Imran was charged under the Official Secrets Act, a British era law, with a special court convened to hear his case, as well as that of Shah Mahmood Qureshi, a senior figure in Imran’s political party, the Pakistan Tehreek-e-Insaf (PTI). Qureshi also received a ten-year sentence.
The PTI’s official Twitter account issued a statement, calling the ruling “a sham trial and a complete mockery and disregard of law”.
Imran has consistently alleged that the no-confidence vote to remove him from power was undertaken at the behest of the United States of America, and that the document in question contained proof of American diplomatic pressure to get rid of him. This allegation gained further momentum when the US news organisation The Intercept published an article after purportedly gaining access to the classified document. The article said the US State Department threatened Pakistani isolation if Imran wasn’t removed, and that if he was indeed removed, “all would be forgiven”.

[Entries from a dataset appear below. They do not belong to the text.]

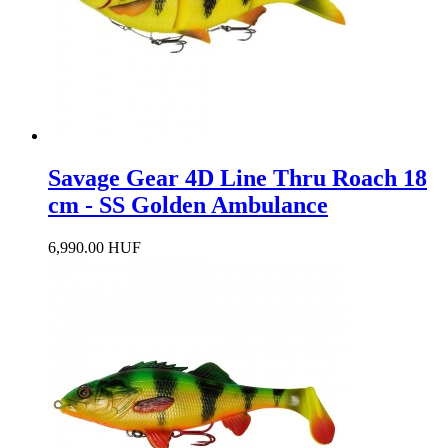
Savage Gear 4D Line Thru Roach 18
cm - SS Golden Ambulance
6,990.00 HUF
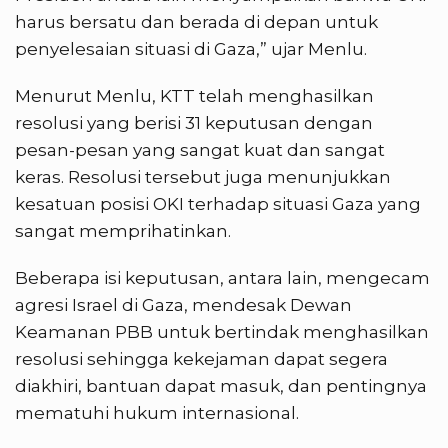
harus bersatu dan berada di depan untuk
penyelesaian situasi di Gaza,” ujar Menlu.
Menurut Menlu, KTT telah menghasilkan
resolusi yang berisi 31 keputusan dengan
pesan-pesan yang sangat kuat dan sangat
keras. Resolusi tersebut juga menunjukkan
kesatuan posisi OKI terhadap situasi Gaza yang
sangat memprihatinkan.
Beberapa isi keputusan, antara lain, mengecam
agresi Israel di Gaza, mendesak Dewan
Keamanan PBB untuk bertindak menghasilkan
resolusi sehingga kekejaman dapat segera
diakhiri, bantuan dapat masuk, dan pentingnya
mematuhi hukum internasional.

In Pakistan, public discussion of that classified document, known as a cypher, has led to the possibility of being charged with a violation of the Official Secrets Act. The charges of both Imran and Qureshi have had to do with discussing the contents of the document in public.
This latest flashpoint comes just nine days before Pakistan goes to the polls. Opinion polling in the lead-up to the elections has been non-existent, but the most recent independent polls have shown Imran to be the most popular politician in the country.
When he was arrested by paramilitary security forces in May 2023, violent uprisings took place throughout the country that led to an internet blackout that lasted several days; tens of thousands of his political supporters were also arrested. The party that Imran had led to power in the 2018 elections has been barred from contesting these elections, with Imran personally banned from running for any political office for five years.
Imran and Queshi’s lawyers said they would appeal this sentence in the High Court.